My mother said, "Can't they fix your leg?"
"Oh, no," replied Ethel, "they say that it cannot be fixed."
They both became very quiet as if to ponder the predicament of Ethel's leg. They slowly looked at each other with anguish in their eyes, knowing that this was something beyond their control. Mom quickly changed the subject to her physical ailments.
"I cannot see very far," explained my mother, "and I have a pain in my leg that won't go away. I take pills for it." They both shook their snowy white heads in disbelief at what life had bestowed upon them.
All of a sudden my mother asked, "Do you still live in the old age home?"

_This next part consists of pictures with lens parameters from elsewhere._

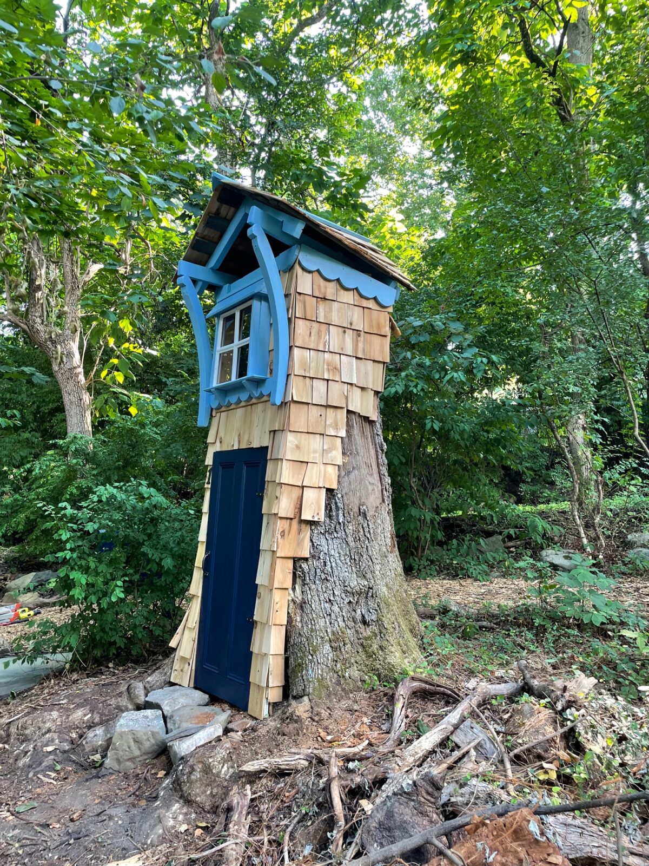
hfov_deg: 53.1
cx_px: 324
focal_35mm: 26
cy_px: 433
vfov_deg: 67.3
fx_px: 650
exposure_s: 1/121
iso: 80
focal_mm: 4.2
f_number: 1.6
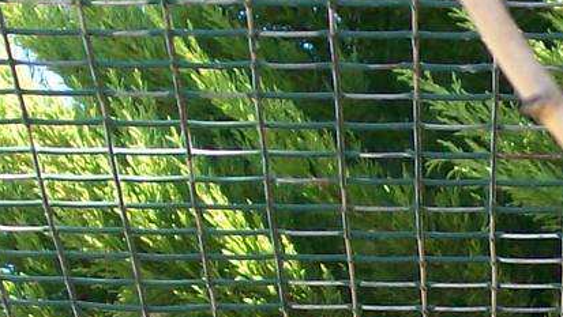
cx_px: 823
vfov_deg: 4.1
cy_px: 543
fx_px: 4407
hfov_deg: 7.2
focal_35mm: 295
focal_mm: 11.6
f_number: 3.8
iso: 80
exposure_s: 1/142
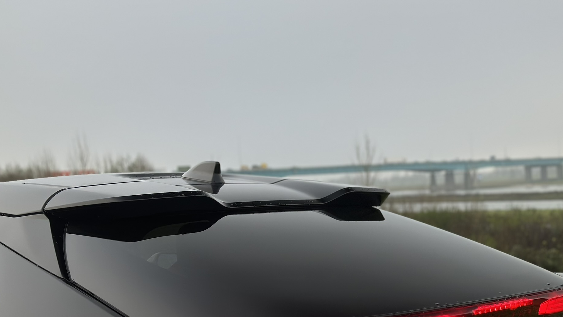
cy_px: 196
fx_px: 866
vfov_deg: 20.7
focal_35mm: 58
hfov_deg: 36.0
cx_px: 309
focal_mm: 6.86
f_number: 1.78
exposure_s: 1/529
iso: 80
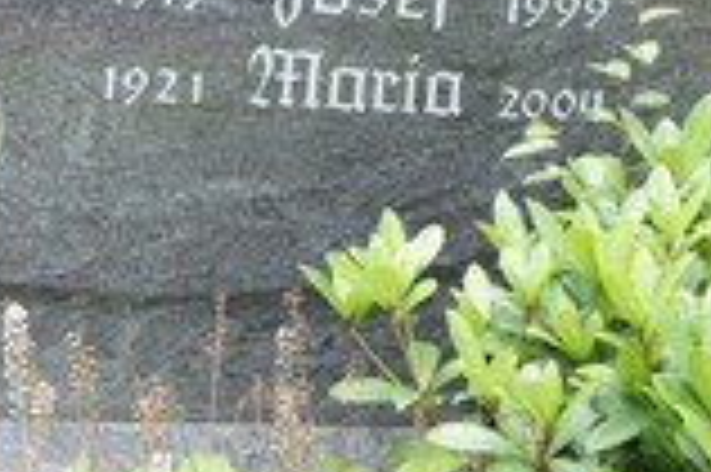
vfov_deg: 10.7
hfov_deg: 16.1
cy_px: 4
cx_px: 184
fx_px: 2495
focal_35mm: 126
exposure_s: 1/160
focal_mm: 29
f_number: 4.5
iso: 500
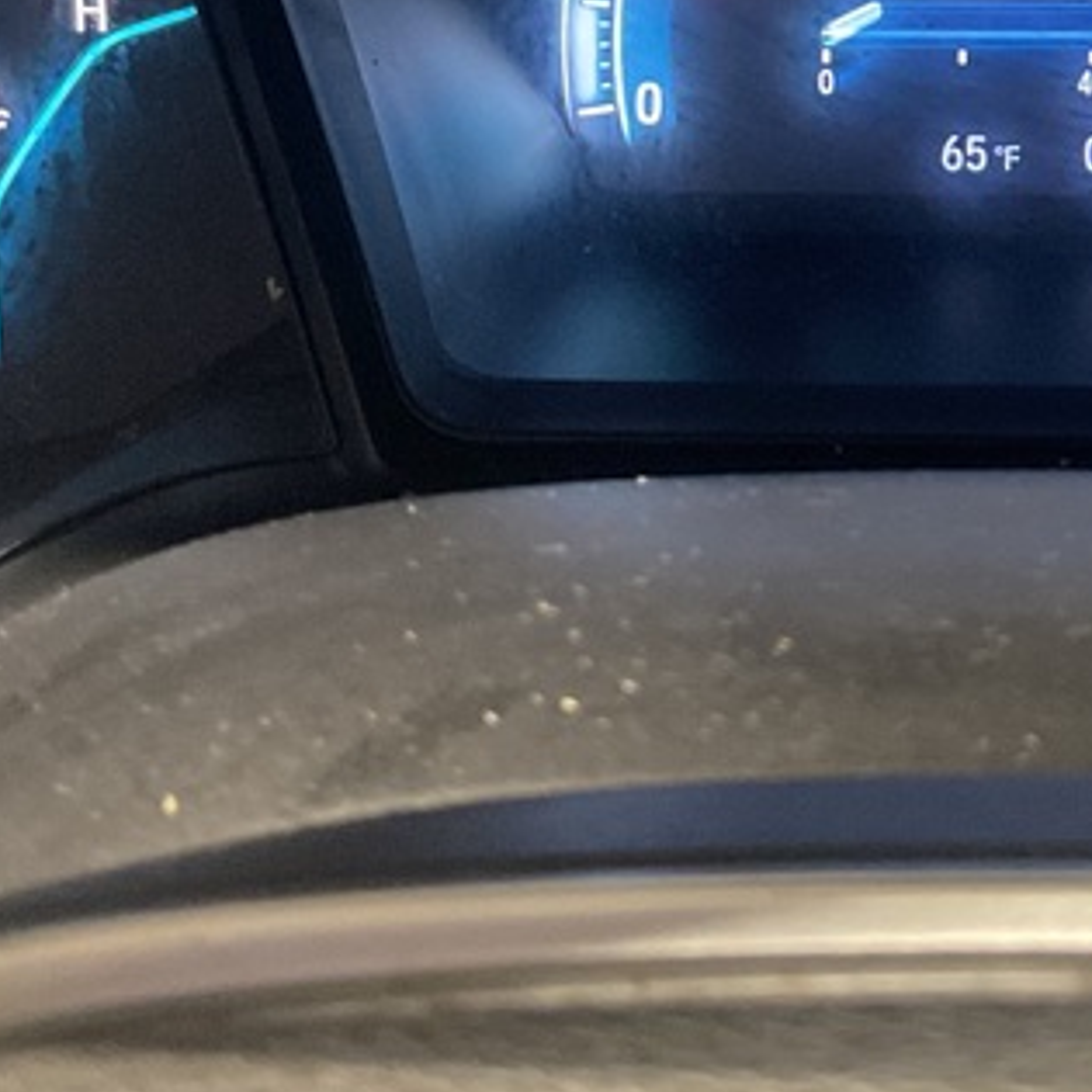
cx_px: 1144
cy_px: 121
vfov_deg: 21.7
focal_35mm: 78
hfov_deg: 21.3
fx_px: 2784
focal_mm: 3
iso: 400
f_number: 1.8
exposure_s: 1/30
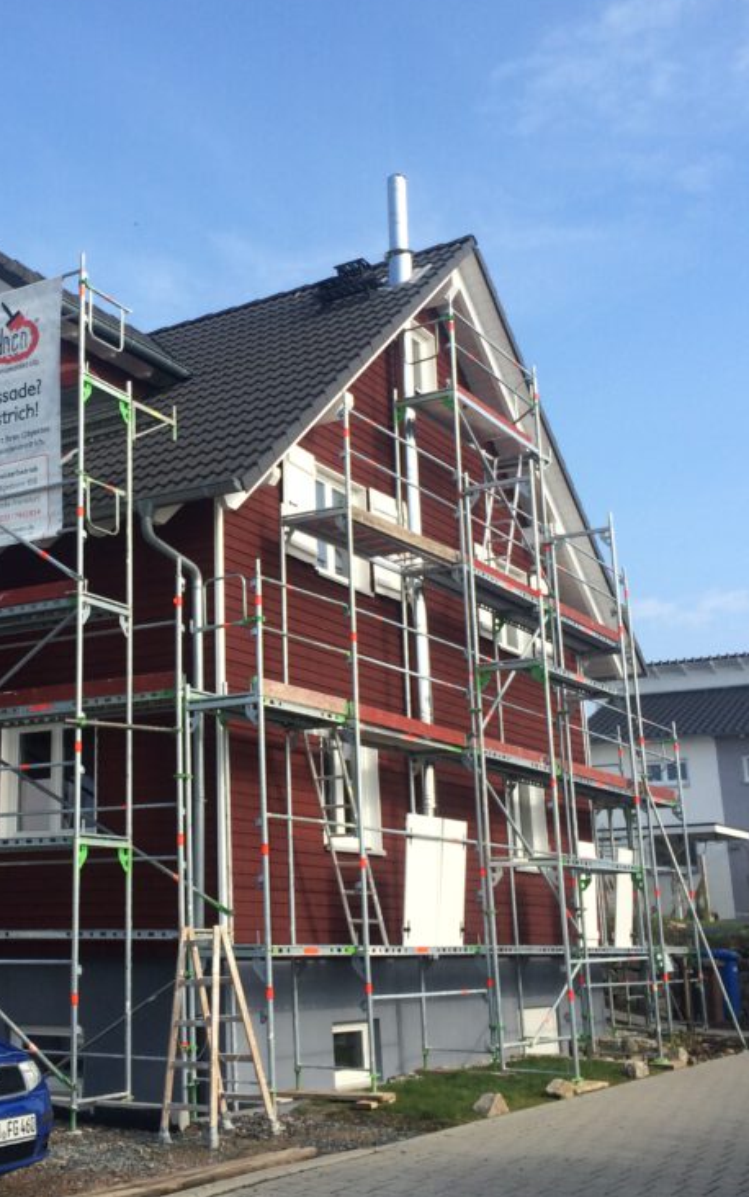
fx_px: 1403
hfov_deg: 29.2
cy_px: 551
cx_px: 147
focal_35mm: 43
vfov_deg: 46.2
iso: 32
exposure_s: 1/1325
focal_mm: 4.15
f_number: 2.2
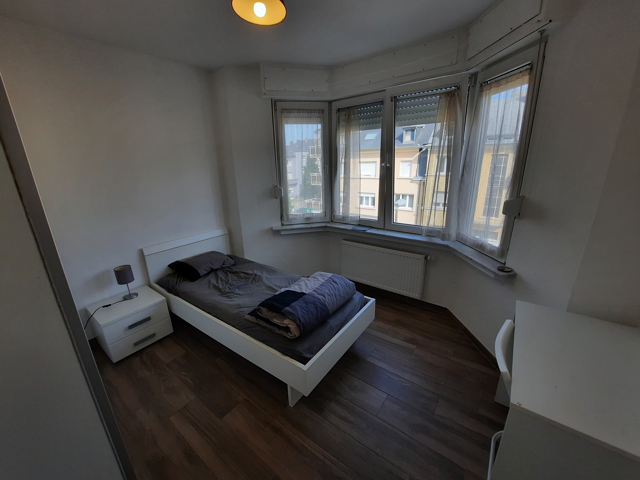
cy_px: 240
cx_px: 320
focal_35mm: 13
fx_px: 240
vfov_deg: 89.9
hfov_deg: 106.2
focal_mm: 1.74
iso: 40
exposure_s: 1/220
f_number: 2.2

"No, I ran away," replied Ethel, and she proceeded to tell my mother why. I soon realized that my mother and Ethel were saying the same things to each other over and over again! They were asking the same questions but a little more information would be shared after each response. I lost count after the tenth time but was amazed that each response had just as much sincerity and laughter as the old one.
I suddenly felt that I had missed a great opportunity to take a dramatic picture of happiness that Kodak would have been proud of. However, I did capture it. This picture is mine, stored in my mind to bring to life one day and share with my kids -- the day I brought my mother and her friend, sisters, together to rekindle a friendship that has lasted through my childhood into my adulthood.